If Kyle and the devops folks there are noticing it, it’s definitely disruptive behavior.
I believe you. But at the same time it's insane to me we have these standards that aren't upheld on one end or the other. I'm fulling willing to acknowledge that Anthropic is the problem here. But at some level, and at some point, don't you lose the ability to say the site is down because it's too popular? I'm totally open to the arguments that the traffic overloaded the Cloudflare limits or whatever. But the frequency of outages caused by not just traffic at Anthropic levels, but at random HN post levels are enough to take down websites. I guess this is just my cognitive dissonance between being told on HN "you don't need to scale! You're not Facebook!" and "OMG our went down because we have a few thousand concurrent visitors!"

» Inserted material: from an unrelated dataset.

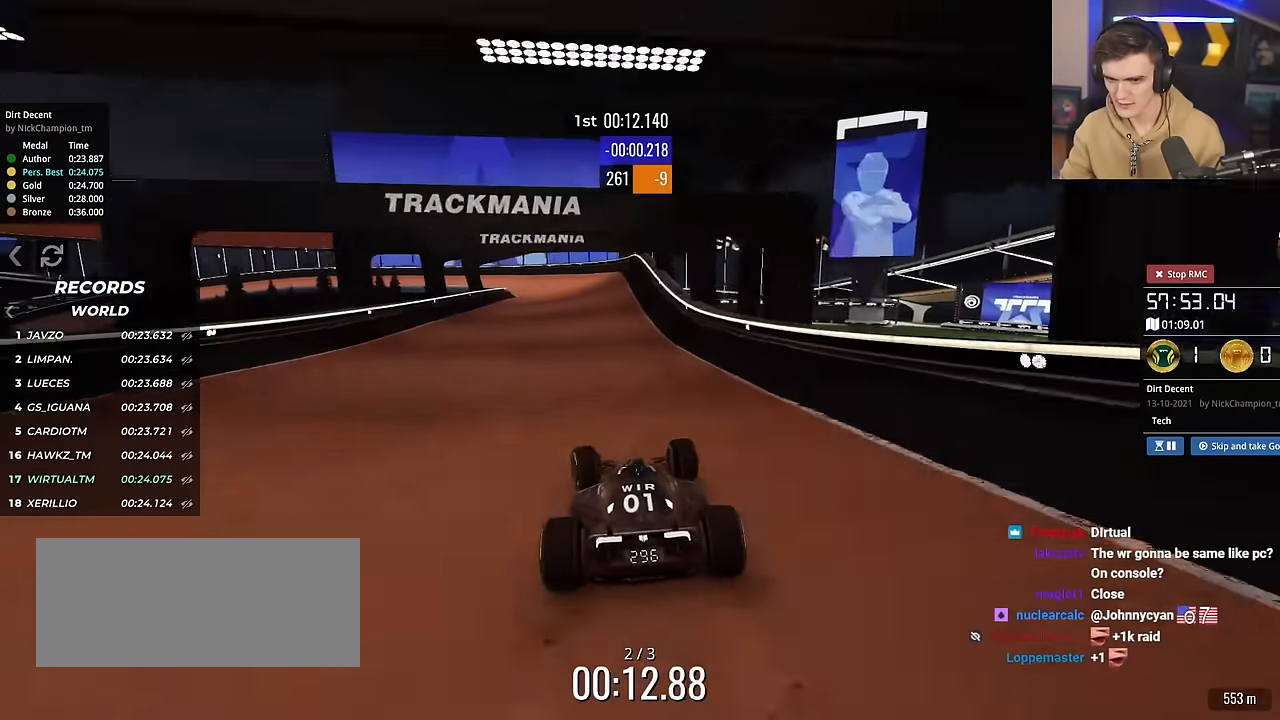
{"keys": ["left", "up"], "events": [[50, "right", "down"], [184, "right", "up"], [284, "left", "down"]]}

I don't think the site itself went down, so much as the scraping itself was excessive and beyond this, the presumed use of said scraping is against the TOS and copyrights of the site itself.
On a smaller site, it can absolutely be brutal. I worked on a site where literally 2/3 of requests were bots and a lot of those were dynamically constructed pages that are/were harder to cache. In the end, switching to a supplemental search database helped significantly, but it doesn't mean that an aggressive bot is an okay thing.
From the tweet:
> Hey @AnthropicAI: I get you're hungry for data. Claude is really smart! But do you really need to hit our servers a million times in 24 hours?
You're not only taking our content without paying, you're tying up our devops resources. Not cool.
Assuming they're literally getting hit "a million times in 24 hours", wouldn't it still cost bandwidth? Also, perhaps iFixit doesn't have such traffic in their past so they didn't bother optimzing prematurely.
I feel the blame mostly falls on Anthropic not being considerate when they scrape other people's content.
> I feel the blame mostly falls on Anthropic not being considerate when they scrape other people's content.
That's certainly a fair assumption. I haven't looked into it in any detail. Is IFixit sending appropriate cache headers or is Anthropic just ignoring them? I don't know. But at some point, your caching strategy and your ability to respond to spikes in demand is your own problem. We live in reality, and in reality you can't really control who is hitting your website when. Sure, it would be nice if they respected your cache control policies, but what are you doing when you know they won't? I'll refer back to my previous statement. It's totally understandable when someone who didn't expect ever HN levels of attentions to be overwhelmed. But if you're a site as large and respected as IFixit, you've got to do better than the "unwashed masses".